By the way, I opted out of chemistry in favor of physics because I was afraid that I would have to memorize the periodic table. I can figure things out in math but was never much good with memorization.

JLeslie's avatar

@Ron_C Cooking is more to taste, as you say people adjust recipes. But, baking typically needs more of an exact measure, there is more chemistry in it.

Ron_C's avatar

@JLeslie that’s why when my wife says it’s my turn to cook, I ask where she would like to eat.

cazzie's avatar

@Ron_C at our school, we couldn’t start physics unless we had our first year of chemistry and in our first year, we had to memorise the periodic table. No way around it.

@Seek_Kolinahr I remember when I first moved abroad and I felt exactly like you do. It really took some adjusting. But I figured metric was going to be easier than driving on the other side of the road, so I just went with it, and in the end, managed both. BUT, from time to time, I still drive on the right side (when I’m in Europe and in the US) and I still measure in Imperial. I’m bi-driveus and bi-quantatative… hahahaha

Harold's avatar

I lived through the transition from imperial to metric in Australia. It took a while to get used to, but was definitely worth the effort. I think the only thing stopping the US from changing was that they didn’t think of it…............

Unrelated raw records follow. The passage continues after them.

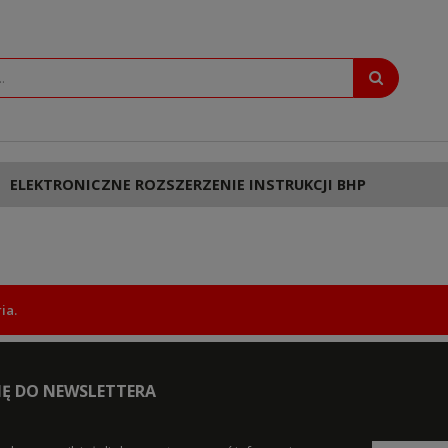
ELEKTRONICZNE ROZSZERZENIE INSTRUKCJI BHP
ia.
SIĘ DO NEWSLETTERA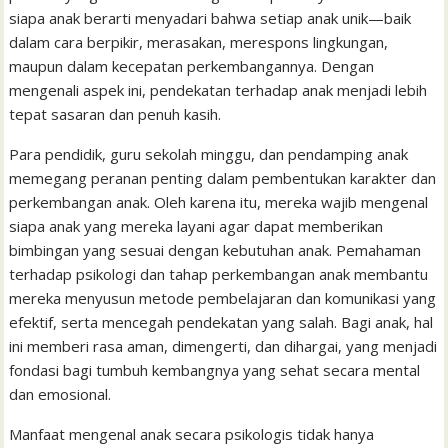
l
t
siapa anak berarti menyadari bahwa setiap anak unik—baik
dalam cara berpikir, merasakan, merespons lingkungan,
maupun dalam kecepatan perkembangannya. Dengan
mengenali aspek ini, pendekatan terhadap anak menjadi lebih
tepat sasaran dan penuh kasih.
Para pendidik, guru sekolah minggu, dan pendamping anak
memegang peranan penting dalam pembentukan karakter dan
perkembangan anak. Oleh karena itu, mereka wajib mengenal
siapa anak yang mereka layani agar dapat memberikan
bimbingan yang sesuai dengan kebutuhan anak. Pemahaman
terhadap psikologi dan tahap perkembangan anak membantu
mereka menyusun metode pembelajaran dan komunikasi yang
efektif, serta mencegah pendekatan yang salah. Bagi anak, hal
ini memberi rasa aman, dimengerti, dan dihargai, yang menjadi
fondasi bagi tumbuh kembangnya yang sehat secara mental
dan emosional.
Manfaat mengenal anak secara psikologis tidak hanya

There are NO advantages to imperial, so maybe the scientific community should lobby the government to change over.

JLeslie's avatar

@Harold Didn’t think of it? As we stated above, we were beginning to transition in the states, in the 70’s, and then it was basically stopped, we never followed through.

Harold's avatar

@JLeslie – yes, why did the US stop it, even when it was in transition? Because they didn’t think of it. The metric system was a European invention. I will bet that if it was invented in the US, it would be used right now, and would have been for years.

JLeslie's avatar

@Harold now I understand what you were getting at.

Ron_C's avatar

@cazzie the irony is that I spent 20 years evading chemistry, now my job requires that I understand it for trouble-shooting and process control purposes. I am now a part-time chemist and find it very interesting especially with reactions in metallurgy. I still haven’t memorized the periodic table, skated out of that one.

cazzie's avatar

I’ve become a lay-chemist after years of doing accounting. It’s all still numbers, percentages and formulas, I guess. Working in metric helps a lot and remembering the difference between grams and ml when looking at packaging is important for what I do as well. I do everything by weight so oils packaged by the ml or litre bothers me because I want a kilo of it, not a litre! Many of the recipes and formulations I see online are still in imperial and I have to change them over and THAT is a pain, especially because things can be expressed simply in percentages, in most cases, and that would satisfy everyone, regardless of the size of batch or what unit of measure you choose.

wilma's avatar

@Ron_C Yous wrote “I can’t remember exactly without research, it was more than 30 years ago. I thing we were supposed to switch into metric in the mid-70’s. Carter was president but Nixon took over and some businesses and christian groups made a real fuss. “It will cost business too much”, “it’s the devil’s system” said others. I think congress just dropped the deadline because it would cause too much trouble. We were just pulling out of Vietnam and the conservatives were too busy covering up for Nixon and getting ready for a real radical presidential candidate. The democrats just weren’t paying attention, as usual.”
Umm… I was around back then and as I recall Nixon was elected in 1968 and Carter in 1976, with Ford in-between taking up Nixon’s slack.
I also remember getting ready to convert to the metric system, and as I remember it, people were worried about it being too confusing and difficult to change, also the cost factor, changing everything over.
Those reasons seem lame to me and they did at the time. I think it was mostly laziness and apathy.
The problems that resulted are mostly our own, we hurt ourselves by not converting back there in the 70’s.